Return all of the data below verbatim and exclude every picture.

**INFORMATION SUPPLIED**:
===

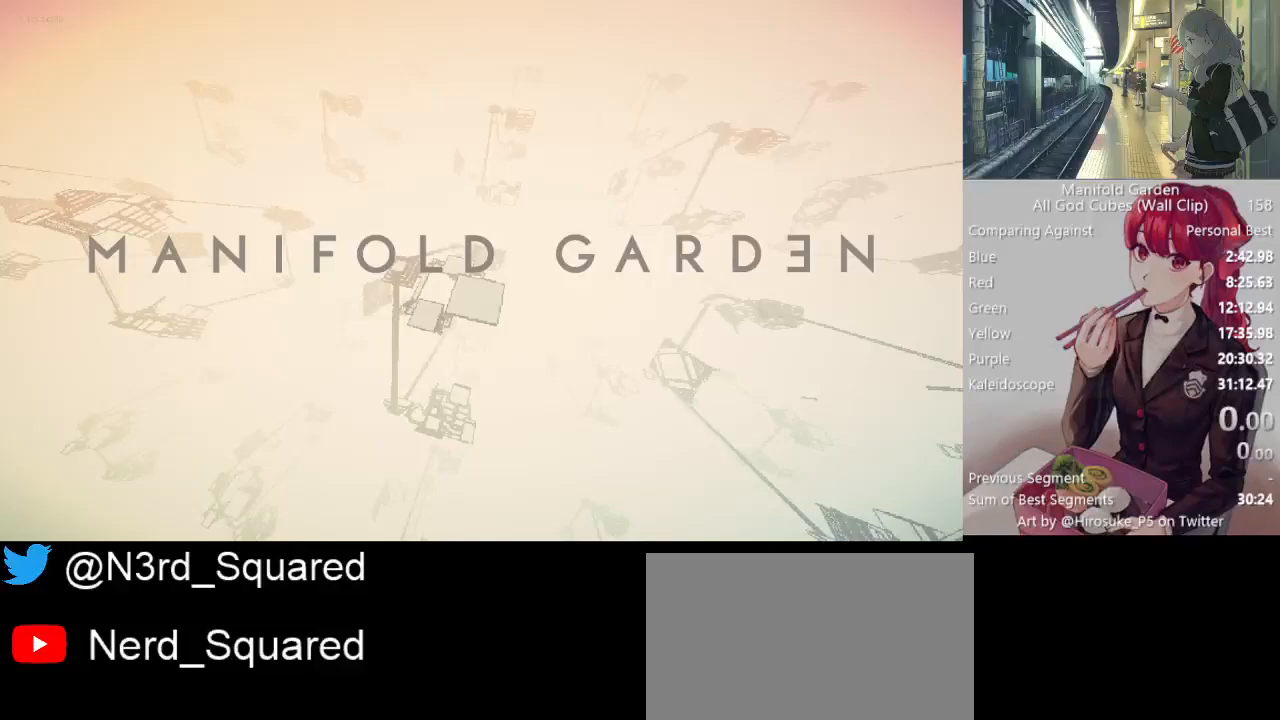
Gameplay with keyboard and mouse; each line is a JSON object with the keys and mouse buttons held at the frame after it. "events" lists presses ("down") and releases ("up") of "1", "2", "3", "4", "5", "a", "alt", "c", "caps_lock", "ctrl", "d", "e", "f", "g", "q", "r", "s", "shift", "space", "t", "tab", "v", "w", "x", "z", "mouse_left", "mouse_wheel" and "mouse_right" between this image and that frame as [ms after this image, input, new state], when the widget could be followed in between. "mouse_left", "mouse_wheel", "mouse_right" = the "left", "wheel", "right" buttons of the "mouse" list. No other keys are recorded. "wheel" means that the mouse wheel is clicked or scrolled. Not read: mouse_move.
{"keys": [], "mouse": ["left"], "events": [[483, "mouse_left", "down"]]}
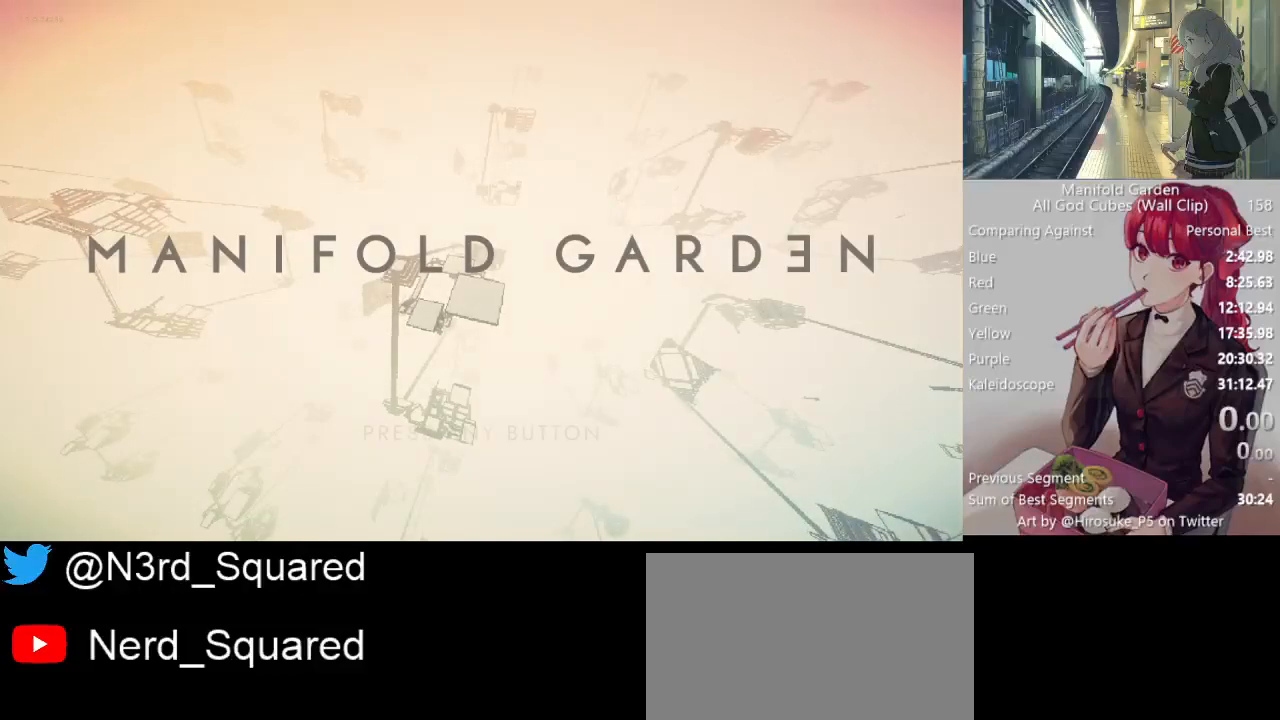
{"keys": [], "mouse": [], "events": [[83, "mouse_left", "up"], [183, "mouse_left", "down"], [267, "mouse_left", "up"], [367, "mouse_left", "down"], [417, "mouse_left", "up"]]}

===

**ANSWER TO THE PROBLEM**:
Gameplay with keyboard and mouse; each line is a JSON object with the keys and mouse buttons held at the frame after it. "events" lists presses ("down") and releases ("up") of "1", "2", "3", "4", "5", "a", "alt", "c", "caps_lock", "ctrl", "d", "e", "f", "g", "q", "r", "s", "shift", "space", "t", "tab", "v", "w", "x", "z", "mouse_left", "mouse_wheel" and "mouse_right" between this image and that frame as [ms after this image, input, new state], when the widget could be followed in between. "mouse_left", "mouse_wheel", "mouse_right" = the "left", "wheel", "right" buttons of the "mouse" list. No other keys are recorded. "wheel" means that the mouse wheel is clicked or scrolled. Not read: mouse_move.
{"keys": [], "mouse": ["left"], "events": [[483, "mouse_left", "down"]]}
{"keys": [], "mouse": [], "events": [[83, "mouse_left", "up"], [183, "mouse_left", "down"], [267, "mouse_left", "up"], [367, "mouse_left", "down"], [417, "mouse_left", "up"]]}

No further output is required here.